Despite the bleeding obvious, there I was again, scuttling up and trying to shove the new 250kg (wet) CB1300 demo bike into its channel. Of course the back tyre caught on the lip of the dodgy timber ramp and stopped. Even with my considerable height and err…bulk…we reached the point of no progress. Mostly on, but with the back wheel stuck on the lip. Several attempts at sheer force failed to budge it.

So, delicately balancing the machine, I climbed up on to the frame of the trailer and, breathing a little heavily by now, we had a little rest. The thought of calling for help briefly sprung to mind, but the mobile was in a jean pocket and even determined searching failed to find a third hand.

Rightio then. Toughen-up, grab the pillion rail of the CB and lift, hoping desperately the boots wouldn’t slip. Over it came -- wonderful. Except the sheer force of the move set the trailer into a seriously weird side-to-side shake on its under-inflated tyres and worn suspension.

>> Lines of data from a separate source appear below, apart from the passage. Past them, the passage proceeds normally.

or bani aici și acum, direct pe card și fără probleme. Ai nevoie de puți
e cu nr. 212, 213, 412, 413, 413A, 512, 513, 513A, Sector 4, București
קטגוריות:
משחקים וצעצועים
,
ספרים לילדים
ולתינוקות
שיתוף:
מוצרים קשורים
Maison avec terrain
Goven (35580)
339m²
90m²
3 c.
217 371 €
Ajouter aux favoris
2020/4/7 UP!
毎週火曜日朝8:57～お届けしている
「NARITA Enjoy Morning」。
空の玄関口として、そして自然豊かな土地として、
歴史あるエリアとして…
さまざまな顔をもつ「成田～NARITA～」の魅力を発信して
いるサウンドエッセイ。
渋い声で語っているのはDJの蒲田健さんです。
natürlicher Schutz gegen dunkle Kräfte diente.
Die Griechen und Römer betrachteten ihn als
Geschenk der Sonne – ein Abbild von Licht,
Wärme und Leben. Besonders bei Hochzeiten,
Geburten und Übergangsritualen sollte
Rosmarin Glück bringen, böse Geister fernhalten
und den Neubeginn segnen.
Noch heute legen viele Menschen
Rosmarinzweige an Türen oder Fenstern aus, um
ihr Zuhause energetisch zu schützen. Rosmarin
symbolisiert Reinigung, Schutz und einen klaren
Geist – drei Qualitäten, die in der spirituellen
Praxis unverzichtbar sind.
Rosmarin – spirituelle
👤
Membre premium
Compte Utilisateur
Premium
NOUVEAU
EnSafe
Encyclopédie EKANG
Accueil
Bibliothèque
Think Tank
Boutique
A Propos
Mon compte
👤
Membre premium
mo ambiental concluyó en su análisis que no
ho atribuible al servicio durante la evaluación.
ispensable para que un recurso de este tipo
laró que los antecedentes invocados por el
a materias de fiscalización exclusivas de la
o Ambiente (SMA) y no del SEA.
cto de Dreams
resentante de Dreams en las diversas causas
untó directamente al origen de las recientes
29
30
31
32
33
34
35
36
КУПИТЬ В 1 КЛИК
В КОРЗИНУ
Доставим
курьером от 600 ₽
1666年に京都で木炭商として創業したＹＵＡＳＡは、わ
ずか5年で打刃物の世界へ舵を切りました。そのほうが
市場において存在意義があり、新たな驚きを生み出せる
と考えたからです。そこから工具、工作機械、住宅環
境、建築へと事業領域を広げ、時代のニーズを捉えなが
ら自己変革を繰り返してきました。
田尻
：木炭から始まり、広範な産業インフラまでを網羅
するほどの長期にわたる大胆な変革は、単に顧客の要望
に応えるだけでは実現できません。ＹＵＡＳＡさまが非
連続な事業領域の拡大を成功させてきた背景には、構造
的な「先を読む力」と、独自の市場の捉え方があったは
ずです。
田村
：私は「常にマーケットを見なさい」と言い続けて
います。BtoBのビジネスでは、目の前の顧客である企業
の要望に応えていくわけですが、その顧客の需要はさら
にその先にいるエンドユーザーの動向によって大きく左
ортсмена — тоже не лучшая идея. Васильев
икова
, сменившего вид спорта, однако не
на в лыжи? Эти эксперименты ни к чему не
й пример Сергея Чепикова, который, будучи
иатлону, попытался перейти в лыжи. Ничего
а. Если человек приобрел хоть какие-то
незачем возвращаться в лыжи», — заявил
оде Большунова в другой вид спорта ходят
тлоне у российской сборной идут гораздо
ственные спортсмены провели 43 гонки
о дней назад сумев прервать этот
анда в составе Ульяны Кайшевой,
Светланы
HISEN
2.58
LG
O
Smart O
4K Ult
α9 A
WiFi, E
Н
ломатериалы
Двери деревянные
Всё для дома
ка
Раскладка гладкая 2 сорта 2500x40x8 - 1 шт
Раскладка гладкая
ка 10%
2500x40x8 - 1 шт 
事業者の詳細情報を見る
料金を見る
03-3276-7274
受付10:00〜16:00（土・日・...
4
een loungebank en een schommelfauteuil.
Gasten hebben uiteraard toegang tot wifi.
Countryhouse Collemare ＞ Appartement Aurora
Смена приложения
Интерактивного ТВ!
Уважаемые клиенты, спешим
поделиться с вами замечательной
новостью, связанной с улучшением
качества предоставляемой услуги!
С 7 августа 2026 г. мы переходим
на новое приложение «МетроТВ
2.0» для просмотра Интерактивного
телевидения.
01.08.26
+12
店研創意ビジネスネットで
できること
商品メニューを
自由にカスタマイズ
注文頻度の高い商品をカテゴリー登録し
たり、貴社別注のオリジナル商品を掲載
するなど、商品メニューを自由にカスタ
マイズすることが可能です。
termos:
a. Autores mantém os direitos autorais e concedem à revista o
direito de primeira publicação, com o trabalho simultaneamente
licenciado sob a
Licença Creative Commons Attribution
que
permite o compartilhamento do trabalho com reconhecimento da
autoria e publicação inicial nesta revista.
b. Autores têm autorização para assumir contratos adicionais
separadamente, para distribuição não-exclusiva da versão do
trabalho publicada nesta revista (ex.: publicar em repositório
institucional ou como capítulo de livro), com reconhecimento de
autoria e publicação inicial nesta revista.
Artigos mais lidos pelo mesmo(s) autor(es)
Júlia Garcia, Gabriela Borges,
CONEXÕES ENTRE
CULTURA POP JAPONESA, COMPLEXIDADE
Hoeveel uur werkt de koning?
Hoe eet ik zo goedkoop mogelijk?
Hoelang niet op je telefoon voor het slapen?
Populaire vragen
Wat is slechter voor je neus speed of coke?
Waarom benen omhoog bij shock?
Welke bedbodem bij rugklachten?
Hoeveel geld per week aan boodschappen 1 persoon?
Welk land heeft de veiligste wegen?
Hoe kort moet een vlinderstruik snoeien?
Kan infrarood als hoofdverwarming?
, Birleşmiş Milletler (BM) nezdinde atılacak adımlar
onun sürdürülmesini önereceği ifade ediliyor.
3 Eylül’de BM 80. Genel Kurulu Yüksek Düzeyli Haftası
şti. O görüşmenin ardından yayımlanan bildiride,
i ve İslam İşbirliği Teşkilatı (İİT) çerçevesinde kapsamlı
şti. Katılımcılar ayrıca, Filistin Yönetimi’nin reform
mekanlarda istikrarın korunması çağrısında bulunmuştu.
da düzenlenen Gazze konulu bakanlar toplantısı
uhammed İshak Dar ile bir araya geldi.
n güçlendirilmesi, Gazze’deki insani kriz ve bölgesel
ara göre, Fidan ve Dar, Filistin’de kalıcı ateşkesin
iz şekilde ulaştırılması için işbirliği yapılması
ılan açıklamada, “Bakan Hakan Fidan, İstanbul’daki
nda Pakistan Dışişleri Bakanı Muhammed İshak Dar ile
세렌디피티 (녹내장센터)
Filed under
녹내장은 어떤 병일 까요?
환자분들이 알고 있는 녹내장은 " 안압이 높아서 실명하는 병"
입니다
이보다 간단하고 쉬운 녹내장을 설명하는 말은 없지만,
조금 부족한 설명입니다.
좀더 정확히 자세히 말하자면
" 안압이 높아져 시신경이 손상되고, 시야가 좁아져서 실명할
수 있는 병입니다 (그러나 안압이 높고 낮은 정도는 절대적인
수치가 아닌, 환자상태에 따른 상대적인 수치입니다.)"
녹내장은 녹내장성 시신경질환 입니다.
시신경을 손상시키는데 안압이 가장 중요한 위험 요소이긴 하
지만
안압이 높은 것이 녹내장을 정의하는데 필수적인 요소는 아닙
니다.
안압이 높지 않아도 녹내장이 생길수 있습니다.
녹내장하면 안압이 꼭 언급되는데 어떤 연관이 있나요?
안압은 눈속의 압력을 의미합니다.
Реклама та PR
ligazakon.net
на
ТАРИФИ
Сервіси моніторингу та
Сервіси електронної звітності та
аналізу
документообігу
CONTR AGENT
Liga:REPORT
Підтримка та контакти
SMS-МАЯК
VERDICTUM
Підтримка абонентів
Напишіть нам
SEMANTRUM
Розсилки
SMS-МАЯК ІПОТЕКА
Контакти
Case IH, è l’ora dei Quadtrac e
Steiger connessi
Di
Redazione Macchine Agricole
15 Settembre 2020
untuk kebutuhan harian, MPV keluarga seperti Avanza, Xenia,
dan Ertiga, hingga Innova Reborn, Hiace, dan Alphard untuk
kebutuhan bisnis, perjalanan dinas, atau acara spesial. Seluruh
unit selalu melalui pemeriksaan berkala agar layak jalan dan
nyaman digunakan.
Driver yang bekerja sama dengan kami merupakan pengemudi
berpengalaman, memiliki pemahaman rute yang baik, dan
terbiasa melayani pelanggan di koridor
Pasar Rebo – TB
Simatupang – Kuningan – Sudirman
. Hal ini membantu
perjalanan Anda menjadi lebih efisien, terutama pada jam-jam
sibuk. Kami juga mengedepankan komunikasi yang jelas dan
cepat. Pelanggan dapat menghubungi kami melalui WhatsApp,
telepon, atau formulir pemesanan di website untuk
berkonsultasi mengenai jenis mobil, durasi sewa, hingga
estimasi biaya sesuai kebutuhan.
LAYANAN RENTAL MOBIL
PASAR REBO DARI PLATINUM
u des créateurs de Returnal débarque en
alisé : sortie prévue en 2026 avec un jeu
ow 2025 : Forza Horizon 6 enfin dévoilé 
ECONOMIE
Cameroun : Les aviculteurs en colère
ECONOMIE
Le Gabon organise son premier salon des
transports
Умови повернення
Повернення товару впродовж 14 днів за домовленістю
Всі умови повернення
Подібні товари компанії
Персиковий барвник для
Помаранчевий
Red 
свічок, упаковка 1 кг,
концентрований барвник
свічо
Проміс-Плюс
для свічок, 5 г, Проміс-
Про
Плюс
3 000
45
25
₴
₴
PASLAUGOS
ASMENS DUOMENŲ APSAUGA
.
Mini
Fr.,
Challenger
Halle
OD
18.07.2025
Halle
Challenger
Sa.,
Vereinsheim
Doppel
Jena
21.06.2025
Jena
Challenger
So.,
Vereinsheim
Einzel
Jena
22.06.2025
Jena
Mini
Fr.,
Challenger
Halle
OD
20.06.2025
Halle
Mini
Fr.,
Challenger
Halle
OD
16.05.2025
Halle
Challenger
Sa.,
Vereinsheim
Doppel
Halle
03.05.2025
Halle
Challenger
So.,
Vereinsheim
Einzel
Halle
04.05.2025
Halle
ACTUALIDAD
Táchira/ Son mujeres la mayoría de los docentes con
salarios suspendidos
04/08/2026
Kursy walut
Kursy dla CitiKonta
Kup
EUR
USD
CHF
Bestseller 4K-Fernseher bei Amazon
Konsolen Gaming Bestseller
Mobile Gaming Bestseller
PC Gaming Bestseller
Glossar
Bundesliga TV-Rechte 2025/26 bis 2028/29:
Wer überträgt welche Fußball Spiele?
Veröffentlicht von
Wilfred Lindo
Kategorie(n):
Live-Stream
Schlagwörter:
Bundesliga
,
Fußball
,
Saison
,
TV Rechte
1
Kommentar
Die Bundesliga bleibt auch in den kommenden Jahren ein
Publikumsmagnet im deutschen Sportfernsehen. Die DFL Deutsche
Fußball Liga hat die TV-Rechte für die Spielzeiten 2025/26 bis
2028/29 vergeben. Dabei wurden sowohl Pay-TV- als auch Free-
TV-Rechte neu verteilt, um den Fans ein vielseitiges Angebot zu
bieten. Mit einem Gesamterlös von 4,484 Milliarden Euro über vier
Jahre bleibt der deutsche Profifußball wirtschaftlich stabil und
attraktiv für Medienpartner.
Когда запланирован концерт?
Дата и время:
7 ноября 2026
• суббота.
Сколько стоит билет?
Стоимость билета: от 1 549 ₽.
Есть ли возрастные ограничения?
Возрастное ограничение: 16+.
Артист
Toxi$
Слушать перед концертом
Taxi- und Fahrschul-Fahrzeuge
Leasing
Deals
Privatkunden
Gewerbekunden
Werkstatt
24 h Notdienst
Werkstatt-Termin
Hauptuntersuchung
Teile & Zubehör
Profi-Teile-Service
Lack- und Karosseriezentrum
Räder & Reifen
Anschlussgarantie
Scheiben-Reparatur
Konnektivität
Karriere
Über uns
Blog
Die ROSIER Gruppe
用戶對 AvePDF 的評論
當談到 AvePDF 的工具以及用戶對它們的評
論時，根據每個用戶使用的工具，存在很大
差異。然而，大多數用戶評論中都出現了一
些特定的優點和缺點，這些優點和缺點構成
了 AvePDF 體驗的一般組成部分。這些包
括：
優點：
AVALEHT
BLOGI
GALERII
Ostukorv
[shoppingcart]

Picture holding a piano while surfing and you’ll start to get the idea. I was always crap at surfing. The harder I tried to stop it, the worse it got. Eventually, I relaxed (if you can call holding about 16-grand’s worth of Honda’s finest in a tsunami relaxing) and it stopped.

All I had to do then was keep hold of the bike, climb off, and attach the tie-downs. It was about then muggins wondered if it wouldn’t have been a better idea to wait until one of the youngest unmarrieds was home to help out. No matter, at least I now know that 250 kilos is my solo shove, lift, surf, hold and tie-down limit. I guess that rules out Goldwings. Ms M snr reckons I need more time in the gym, but do they have trailers?

Of course it wasn’t over. A change of plan meant I had to put the whole shebang, and the Kingswood it was attached to, away. Which meant backing down the driveway through an ever-tightening funnel of gates, the shed wall one side, plus assorted bikes the other, not to mention Dr Gange the sidecar sitting behind just waiting to be smacked in the snout.

Those of you familiar with Holden Kingswoods (the thinking man’s sports car, according to fellow Lemmings MC member Morley), will know a V-eight with fat tyres, the standard 33 turns lock-to-lock and no power steering is perhaps not the perfect towing companion when it comes to delicate maneuvering. With elephantine handling and dimensions reminiscent of the Titanic, it presents a few challenges for the inexperienced trailer-backer.

Through a combination of rat cunning and sheer cowardice, I’ve reduced my trailer-reversing experience to a grand total of maybe six attempts so far – most of them failures. But hope springs eternal.

While the whole concept of mirror-image driving usually escapes me (and how in the blazes does anyone reverse a B-double?), this day I got it right. And was disappointed.

To pull off such a move is a rite of passage to being a pukka shed owner, so I was expecting heraldic noises, angels, and some ethereal presence presenting me with a certificate. Nothing, curse them. All I ended up with was someone else’s motorcycle strapped to the tail of the Kingswood.